So the bird population spotted here so far, in no particular order, as much as I remember:
A pair of yellow-shafted flickers. These are lovely big birds with spectacular coloration, and they don't seem to mind being watched from a distance of 10-12 feet as they poke around in the grass looking for worms.
The inevitable pair of almost fearless robins. They love to tease the cat when we are out walking, by hopping just a few feet ahead of him. They let him get within about eight feet and then take off and land in a nearby tree. I saw one teasing the neighbour's cat in exactly the same way, leading the (very fat) cat to climb a tree trying to catch the robin. He was clinging onto the branch with all four feet, only a few feet short of the robin, when it flew into the adjacent tree. (And had a good laugh I presume!)
Canada geese - a mated pair - magnificent birds, but a victim of their own breeding success here in the Okanagan. This spring a team is going around addling goose eggs in an effort to reduce the enormous population. Can't help but feel sorry for the geese. They love their eggs like we love babies. When a clutch has a dozen eggs I don't know why the "addlers" can't leave at least one or two viable eggs for the geese to raise.
Rusty blackbirds with their bright yellow "bead" eye and irridescent feathers. There was a flock of about ten of them outside this morning.
Gambrel quail - three birds - not much of a covey after our hundred or so in Oliver. They live in the field next door and only occasionally come over this way.
Audubon's wood warblers - delightful little birds who for some reason look like giants bees when they fly! They land upside down on branches and trunks, pick at something there and flit to the next branch. They must be eating ants. Listed in my ancient "Birds of North America" as Audubon's warbler, there now appears to be a fair amount of confusion over the name of this bird. It is not the yellow-rumped (aka "Butterbutt") warbler which now seems to be featured in most sources.

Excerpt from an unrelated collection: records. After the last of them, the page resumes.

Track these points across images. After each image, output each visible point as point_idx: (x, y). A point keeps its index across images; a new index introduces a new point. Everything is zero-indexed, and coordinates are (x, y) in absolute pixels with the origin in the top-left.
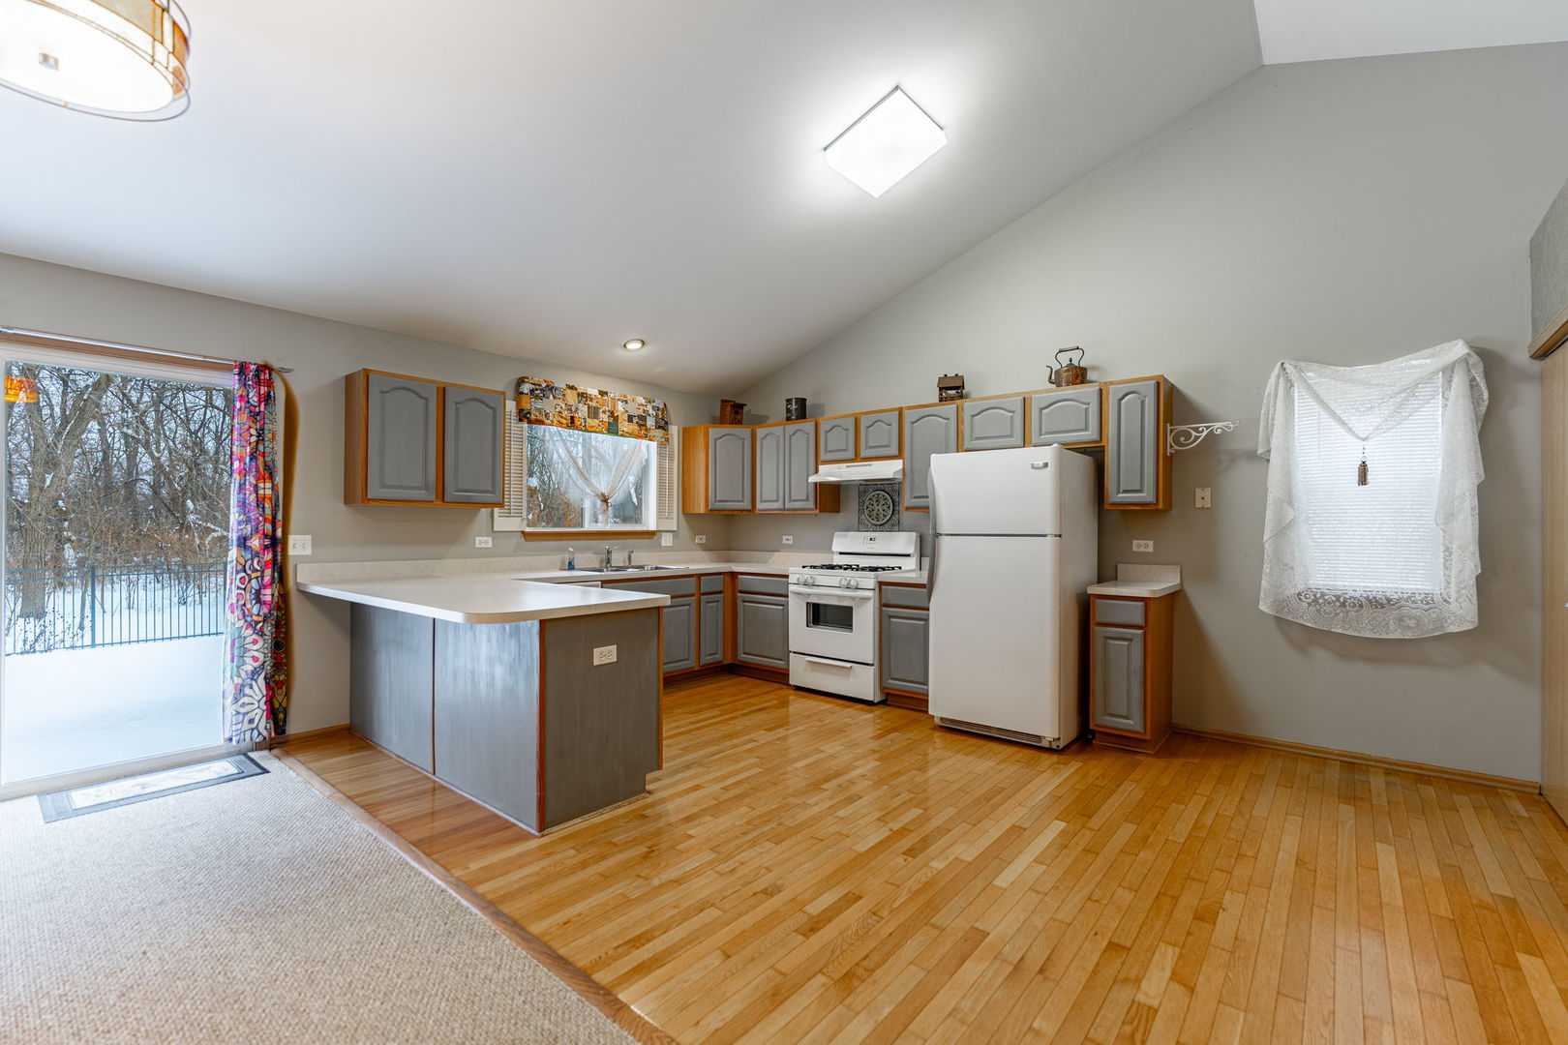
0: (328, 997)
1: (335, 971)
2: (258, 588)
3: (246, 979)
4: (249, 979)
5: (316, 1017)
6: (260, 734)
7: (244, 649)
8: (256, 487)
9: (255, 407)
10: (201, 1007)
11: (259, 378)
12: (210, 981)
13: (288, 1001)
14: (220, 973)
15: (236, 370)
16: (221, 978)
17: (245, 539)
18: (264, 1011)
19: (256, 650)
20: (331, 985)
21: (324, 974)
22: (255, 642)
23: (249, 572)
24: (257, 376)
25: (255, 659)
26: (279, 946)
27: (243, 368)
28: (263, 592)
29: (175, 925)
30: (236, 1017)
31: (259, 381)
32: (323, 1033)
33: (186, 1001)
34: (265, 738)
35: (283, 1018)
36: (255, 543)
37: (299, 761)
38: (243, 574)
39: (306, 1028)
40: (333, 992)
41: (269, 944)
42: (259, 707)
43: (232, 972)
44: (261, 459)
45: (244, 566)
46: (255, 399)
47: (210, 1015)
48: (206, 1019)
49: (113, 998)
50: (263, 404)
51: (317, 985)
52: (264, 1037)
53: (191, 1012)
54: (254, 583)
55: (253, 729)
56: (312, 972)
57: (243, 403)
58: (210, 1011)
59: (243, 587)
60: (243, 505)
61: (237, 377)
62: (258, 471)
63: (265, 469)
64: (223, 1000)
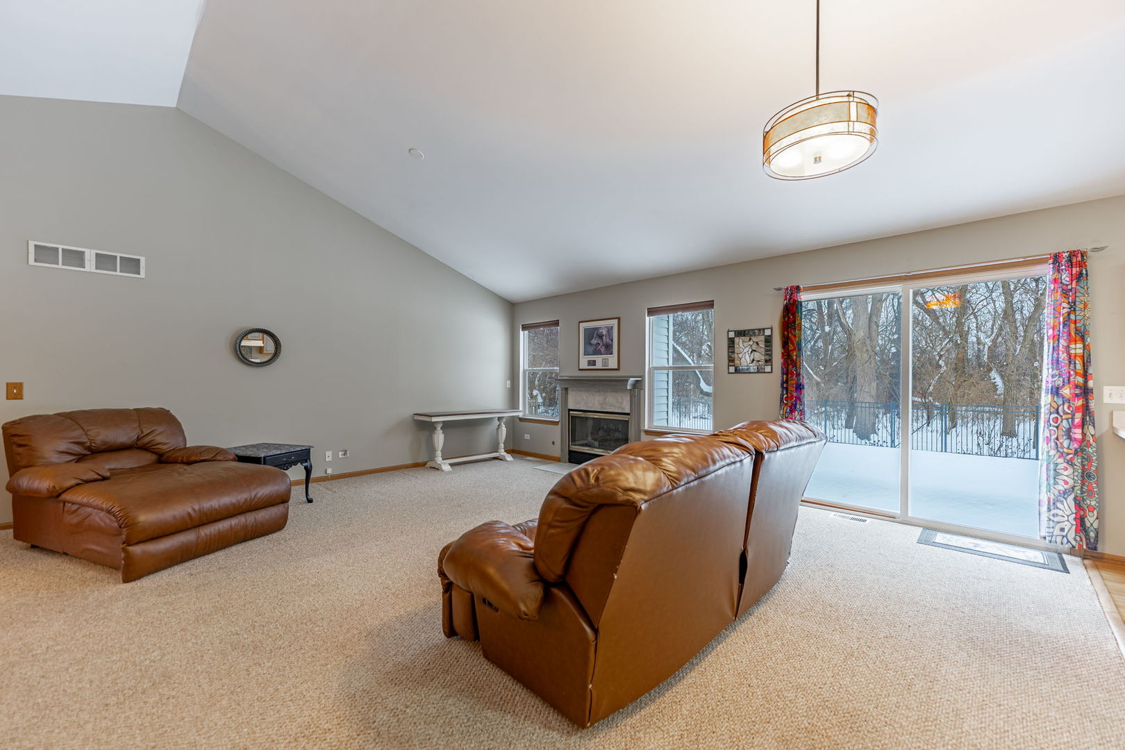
0: (983, 725)
1: (1002, 716)
2: (1068, 427)
3: (945, 676)
4: (947, 677)
5: (966, 727)
6: (1068, 542)
7: (1057, 474)
8: (1068, 348)
9: (1067, 285)
10: (912, 670)
11: (1071, 262)
12: (927, 662)
13: (958, 706)
14: (935, 662)
15: (1051, 261)
16: (933, 665)
17: (1058, 389)
18: (940, 699)
19: (1066, 476)
20: (992, 721)
21: (993, 711)
22: (1066, 469)
23: (1062, 414)
24: (1070, 261)
25: (1066, 483)
26: (979, 675)
27: (1056, 258)
28: (1073, 430)
29: (933, 624)
30: (924, 688)
31: (1072, 265)
32: (963, 740)
33: (908, 662)
34: (1074, 547)
35: (948, 711)
36: (1066, 391)
37: (1101, 576)
38: (1056, 415)
39: (955, 727)
40: (989, 725)
41: (974, 669)
42: (1068, 520)
43: (941, 667)
44: (1073, 326)
45: (1058, 409)
46: (1068, 279)
47: (913, 677)
48: (910, 677)
49: (882, 635)
50: (1074, 282)
51: (983, 713)
52: (929, 710)
53: (907, 668)
54: (1065, 423)
55: (1063, 536)
56: (986, 704)
57: (1056, 285)
58: (915, 675)
59: (1056, 425)
60: (1056, 362)
61: (1051, 266)
62: (1070, 334)
63: (1076, 334)
64: (925, 676)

Pygmy nuthatches They feed in the same way as the Audubon's warbler, upside down, hanging onto a tiny stem and bobbing in the wind - Alas I found one of these uncommon little birds dead after one of our unseasonably cold nights.

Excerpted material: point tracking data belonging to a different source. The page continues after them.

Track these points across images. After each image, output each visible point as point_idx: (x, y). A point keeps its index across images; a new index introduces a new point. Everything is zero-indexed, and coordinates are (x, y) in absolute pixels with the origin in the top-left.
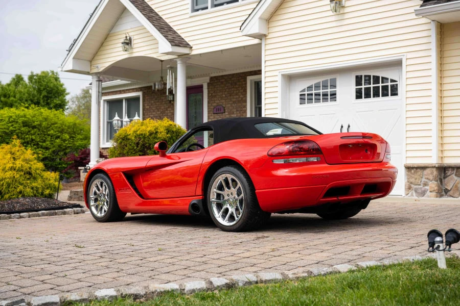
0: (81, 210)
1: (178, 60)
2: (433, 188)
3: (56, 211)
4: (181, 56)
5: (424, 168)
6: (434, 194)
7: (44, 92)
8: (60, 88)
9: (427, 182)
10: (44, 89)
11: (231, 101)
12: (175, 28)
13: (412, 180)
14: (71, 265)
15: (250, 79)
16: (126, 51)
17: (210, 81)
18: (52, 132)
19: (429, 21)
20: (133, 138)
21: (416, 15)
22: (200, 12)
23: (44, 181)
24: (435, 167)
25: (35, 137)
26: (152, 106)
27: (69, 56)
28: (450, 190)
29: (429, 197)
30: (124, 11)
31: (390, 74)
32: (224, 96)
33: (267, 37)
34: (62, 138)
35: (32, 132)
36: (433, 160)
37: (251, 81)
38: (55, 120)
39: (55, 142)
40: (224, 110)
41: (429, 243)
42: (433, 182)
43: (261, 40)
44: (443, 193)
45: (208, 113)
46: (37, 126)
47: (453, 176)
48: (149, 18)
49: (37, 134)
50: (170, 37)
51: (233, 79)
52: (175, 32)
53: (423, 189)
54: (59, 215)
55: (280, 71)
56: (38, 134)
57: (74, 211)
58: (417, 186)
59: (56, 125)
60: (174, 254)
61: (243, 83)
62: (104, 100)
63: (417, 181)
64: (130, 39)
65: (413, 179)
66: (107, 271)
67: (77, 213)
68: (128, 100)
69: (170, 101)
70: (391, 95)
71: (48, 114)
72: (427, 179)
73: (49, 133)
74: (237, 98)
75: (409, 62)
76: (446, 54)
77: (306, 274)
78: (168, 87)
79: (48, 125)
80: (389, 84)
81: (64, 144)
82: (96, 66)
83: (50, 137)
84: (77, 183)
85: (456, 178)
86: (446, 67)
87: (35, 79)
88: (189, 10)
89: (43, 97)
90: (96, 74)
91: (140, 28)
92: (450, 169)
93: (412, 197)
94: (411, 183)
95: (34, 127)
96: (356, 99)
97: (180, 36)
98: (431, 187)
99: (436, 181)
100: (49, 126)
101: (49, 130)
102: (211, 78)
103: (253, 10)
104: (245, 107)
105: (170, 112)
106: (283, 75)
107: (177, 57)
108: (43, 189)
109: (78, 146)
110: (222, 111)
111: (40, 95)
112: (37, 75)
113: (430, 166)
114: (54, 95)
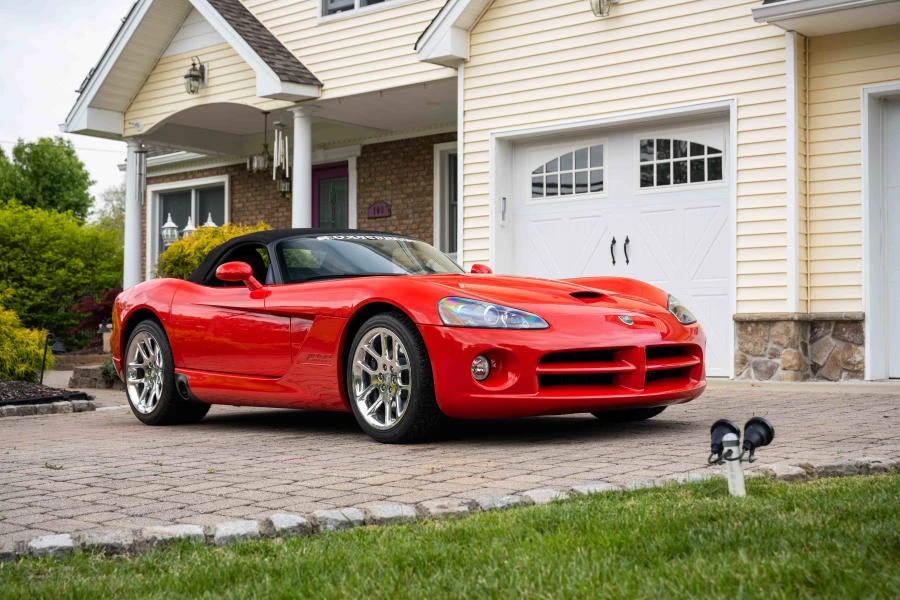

Red-tailed hawk pair They soar up and down on the thermals above and next to the cliffs on sunny days. They are harassed constantly by smaller, more agile birds, who dive bomb them, peck at them in mid-air and generally try to annoy them.
Barn swallows who appear to be some of the worst hawk-bedevilers.
Yellowthroats These lemon-yellow bits of sunshine have little black masks like bandits and a beautiful song!
I have heard but not seen a saw-whet owl in the middle of the night.
Pica pica (aka Magpie) Although they are almost universally despised I find the magpie's exotic appearance and incredible intelligence endearing. We raised one from infancy about 15 years ago, and I'll never look at them with anything but affection again. For the story of our maggie see Magpie Summer.
We also have coyotes, which come quite close at night, and our neighbour says the raccoons ate all the fish from her pond last summer. There are a couple of resident beavers near the beach, dedicated to removing all standing trees in the area. I haven't seen them yet, but hope to at some point when it's warm enough to sit on the beach.